#### WHAT TO WORK ON:
Gather each line in the entries that contains the word "REMOVE" and copy it out.

== LISTING

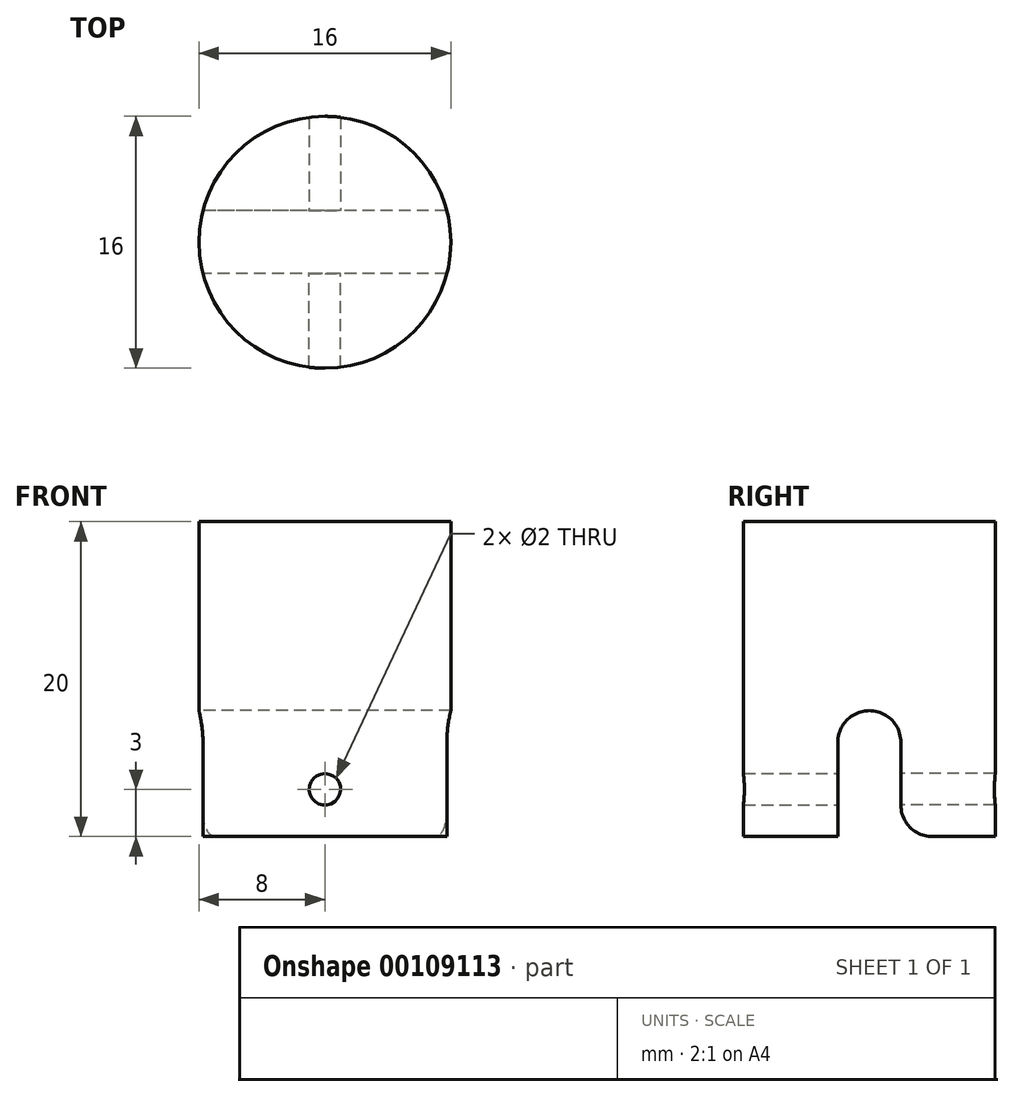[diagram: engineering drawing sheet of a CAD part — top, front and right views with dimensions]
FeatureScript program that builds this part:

====
== LISTING

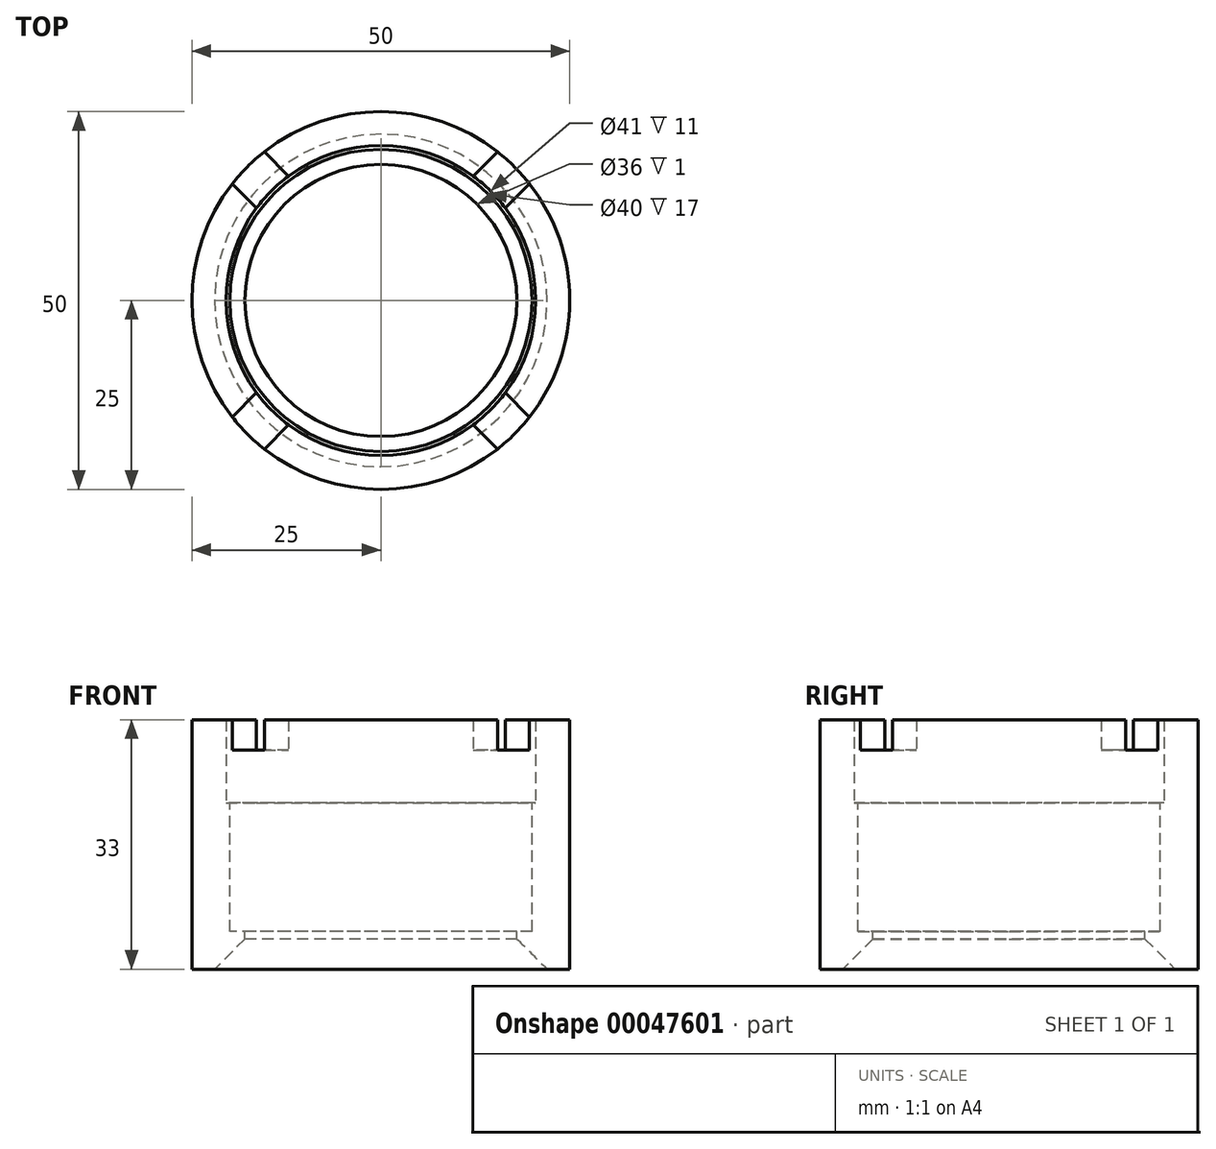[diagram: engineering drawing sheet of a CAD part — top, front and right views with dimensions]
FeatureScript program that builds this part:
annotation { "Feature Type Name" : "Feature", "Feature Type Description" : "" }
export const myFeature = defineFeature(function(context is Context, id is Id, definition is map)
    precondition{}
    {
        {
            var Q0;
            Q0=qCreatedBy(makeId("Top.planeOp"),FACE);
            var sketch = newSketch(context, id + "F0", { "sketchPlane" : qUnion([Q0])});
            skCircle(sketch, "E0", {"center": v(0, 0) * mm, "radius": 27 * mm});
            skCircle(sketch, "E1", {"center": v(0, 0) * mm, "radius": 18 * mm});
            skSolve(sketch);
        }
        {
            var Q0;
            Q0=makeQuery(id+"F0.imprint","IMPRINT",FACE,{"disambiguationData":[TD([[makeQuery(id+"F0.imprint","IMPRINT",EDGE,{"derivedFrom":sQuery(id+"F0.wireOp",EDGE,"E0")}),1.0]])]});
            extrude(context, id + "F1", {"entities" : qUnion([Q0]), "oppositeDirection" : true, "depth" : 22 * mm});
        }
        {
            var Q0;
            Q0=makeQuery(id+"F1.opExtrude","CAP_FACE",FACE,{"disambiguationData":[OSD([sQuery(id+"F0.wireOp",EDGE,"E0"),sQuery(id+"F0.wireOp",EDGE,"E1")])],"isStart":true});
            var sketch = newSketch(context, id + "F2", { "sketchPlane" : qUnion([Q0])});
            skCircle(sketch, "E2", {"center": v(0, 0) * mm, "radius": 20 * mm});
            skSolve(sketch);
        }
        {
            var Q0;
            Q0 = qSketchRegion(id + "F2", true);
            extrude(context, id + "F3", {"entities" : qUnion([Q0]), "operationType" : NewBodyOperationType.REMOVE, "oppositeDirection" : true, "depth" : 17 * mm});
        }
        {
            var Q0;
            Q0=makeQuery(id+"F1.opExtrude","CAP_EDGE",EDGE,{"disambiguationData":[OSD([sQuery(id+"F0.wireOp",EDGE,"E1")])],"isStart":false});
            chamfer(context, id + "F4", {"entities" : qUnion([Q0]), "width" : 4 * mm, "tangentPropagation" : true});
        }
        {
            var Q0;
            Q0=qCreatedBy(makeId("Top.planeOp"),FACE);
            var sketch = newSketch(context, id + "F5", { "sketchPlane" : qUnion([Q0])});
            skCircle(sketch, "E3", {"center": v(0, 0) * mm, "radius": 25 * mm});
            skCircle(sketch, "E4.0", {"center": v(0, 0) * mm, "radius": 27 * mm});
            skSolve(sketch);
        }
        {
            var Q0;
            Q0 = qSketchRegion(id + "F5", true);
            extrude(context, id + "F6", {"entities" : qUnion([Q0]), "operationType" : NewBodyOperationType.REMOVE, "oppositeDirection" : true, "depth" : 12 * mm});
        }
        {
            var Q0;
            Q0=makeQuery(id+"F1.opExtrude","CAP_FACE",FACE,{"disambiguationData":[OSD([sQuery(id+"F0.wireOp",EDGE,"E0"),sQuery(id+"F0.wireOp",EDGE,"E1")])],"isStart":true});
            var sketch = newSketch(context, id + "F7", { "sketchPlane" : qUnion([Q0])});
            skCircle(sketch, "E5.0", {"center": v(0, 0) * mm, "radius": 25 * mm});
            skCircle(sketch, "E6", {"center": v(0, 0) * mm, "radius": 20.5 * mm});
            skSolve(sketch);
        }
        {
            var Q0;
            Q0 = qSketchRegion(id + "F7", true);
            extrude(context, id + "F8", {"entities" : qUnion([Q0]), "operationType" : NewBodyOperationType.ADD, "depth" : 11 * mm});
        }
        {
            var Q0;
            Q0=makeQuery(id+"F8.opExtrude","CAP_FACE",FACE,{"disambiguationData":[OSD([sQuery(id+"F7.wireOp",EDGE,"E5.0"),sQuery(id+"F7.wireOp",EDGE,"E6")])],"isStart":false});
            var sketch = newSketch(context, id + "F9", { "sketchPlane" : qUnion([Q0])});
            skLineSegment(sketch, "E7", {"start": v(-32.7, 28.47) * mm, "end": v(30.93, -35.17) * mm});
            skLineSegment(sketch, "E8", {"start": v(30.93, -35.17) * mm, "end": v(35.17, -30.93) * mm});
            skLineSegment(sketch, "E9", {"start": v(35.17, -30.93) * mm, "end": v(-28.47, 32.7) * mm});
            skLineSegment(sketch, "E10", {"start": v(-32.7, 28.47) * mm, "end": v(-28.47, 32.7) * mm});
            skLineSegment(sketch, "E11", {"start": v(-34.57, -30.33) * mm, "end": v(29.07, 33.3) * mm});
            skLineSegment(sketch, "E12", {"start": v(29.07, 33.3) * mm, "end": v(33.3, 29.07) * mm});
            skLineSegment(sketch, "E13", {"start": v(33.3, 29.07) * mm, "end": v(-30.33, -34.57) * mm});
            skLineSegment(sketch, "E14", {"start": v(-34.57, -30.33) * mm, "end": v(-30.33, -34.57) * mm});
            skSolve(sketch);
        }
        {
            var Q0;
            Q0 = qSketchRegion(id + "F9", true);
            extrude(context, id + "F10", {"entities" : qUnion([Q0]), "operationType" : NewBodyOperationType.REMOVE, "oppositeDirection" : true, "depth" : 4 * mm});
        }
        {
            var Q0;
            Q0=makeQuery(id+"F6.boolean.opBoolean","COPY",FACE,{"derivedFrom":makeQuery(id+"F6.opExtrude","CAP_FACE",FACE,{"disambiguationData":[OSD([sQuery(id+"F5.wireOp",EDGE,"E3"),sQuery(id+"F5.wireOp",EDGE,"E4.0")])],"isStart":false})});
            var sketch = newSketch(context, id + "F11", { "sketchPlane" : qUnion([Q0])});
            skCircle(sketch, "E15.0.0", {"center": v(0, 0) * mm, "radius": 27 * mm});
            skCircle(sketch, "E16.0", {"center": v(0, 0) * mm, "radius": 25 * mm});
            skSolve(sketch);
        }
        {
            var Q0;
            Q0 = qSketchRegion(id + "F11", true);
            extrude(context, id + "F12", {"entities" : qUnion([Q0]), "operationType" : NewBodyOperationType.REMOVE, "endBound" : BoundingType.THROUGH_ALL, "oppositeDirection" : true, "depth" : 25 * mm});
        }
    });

====

#### FINAL RESULT:
            extrude(context, id + "F3", {"entities" : qUnion([Q0]), "operationType" : NewBodyOperationType.REMOVE, "oppositeDirection" : true, "depth" : 17 * mm});
            extrude(context, id + "F6", {"entities" : qUnion([Q0]), "operationType" : NewBodyOperationType.REMOVE, "oppositeDirection" : true, "depth" : 12 * mm});
            extrude(context, id + "F10", {"entities" : qUnion([Q0]), "operationType" : NewBodyOperationType.REMOVE, "oppositeDirection" : true, "depth" : 4 * mm});
            extrude(context, id + "F12", {"entities" : qUnion([Q0]), "operationType" : NewBodyOperationType.REMOVE, "endBound" : BoundingType.THROUGH_ALL, "oppositeDirection" : true, "depth" : 25 * mm});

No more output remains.